Texto do exercício:
%%

O ex-secretário de Educação de Nova Olinda, José Raimundo Neto, conhecido como Dedé de Lula, rompeu o silêncio após ser desligado da gestão municipal. O professor, que ocupou o cargo por um ano e oito meses, participou de uma entrevista onde comentou os motivos por trás de sua saída e o clima político que envolvia sua permanência na pasta. A exoneração, que levantou questionamentos na região do Vale do Piancó, traz à tona discussões sobre a autonomia de cargos de confiança.
Durante a entrevista, Dedé de Lula enfatizou que entende a natureza técnica e política do cargo comissionado, reforçando que a decisão de nomear ou exonerar integrantes do primeiro escalão cabe exclusivamente ao prefeito. O ex-gestor afirmou manter a tranquilidade quanto ao seu desligamento, destacando que sua trajetória é pautada pelo trabalho e pela honestidade, sem guardar sentimentos de amargura ou raiva pelo encerramento de sua gestão na secretaria.

%%

Registros contidos em um conjunto de dados:
%%

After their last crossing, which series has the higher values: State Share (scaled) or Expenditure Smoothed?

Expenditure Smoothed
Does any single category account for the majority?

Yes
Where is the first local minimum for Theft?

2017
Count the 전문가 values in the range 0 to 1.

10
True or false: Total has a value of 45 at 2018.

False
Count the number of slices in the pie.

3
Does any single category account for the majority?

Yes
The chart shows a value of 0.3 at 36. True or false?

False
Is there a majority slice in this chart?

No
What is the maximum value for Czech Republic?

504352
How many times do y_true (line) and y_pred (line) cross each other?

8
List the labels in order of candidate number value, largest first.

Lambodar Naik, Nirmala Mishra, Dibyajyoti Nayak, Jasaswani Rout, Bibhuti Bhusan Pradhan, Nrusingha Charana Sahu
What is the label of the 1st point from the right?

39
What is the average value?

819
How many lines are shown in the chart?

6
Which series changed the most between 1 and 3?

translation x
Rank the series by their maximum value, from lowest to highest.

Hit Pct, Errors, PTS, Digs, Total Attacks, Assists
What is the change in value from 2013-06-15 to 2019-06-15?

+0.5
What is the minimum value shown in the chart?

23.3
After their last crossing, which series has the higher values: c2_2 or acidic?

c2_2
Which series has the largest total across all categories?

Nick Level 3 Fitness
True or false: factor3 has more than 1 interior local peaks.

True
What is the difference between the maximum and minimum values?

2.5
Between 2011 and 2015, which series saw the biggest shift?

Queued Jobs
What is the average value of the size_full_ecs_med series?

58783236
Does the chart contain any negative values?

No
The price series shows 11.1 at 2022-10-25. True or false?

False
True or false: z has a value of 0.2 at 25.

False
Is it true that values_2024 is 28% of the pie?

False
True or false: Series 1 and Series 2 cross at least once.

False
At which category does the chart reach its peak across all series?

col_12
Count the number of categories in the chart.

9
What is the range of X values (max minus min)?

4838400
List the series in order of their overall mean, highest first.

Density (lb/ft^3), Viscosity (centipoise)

%%

Segundo o texto sobre a exoneração do ex-secretário de Educação de Nova Olinda, por quanto tempo José Raimundo Neto ocupou o cargo?

Resultado: Por um ano e oito meses.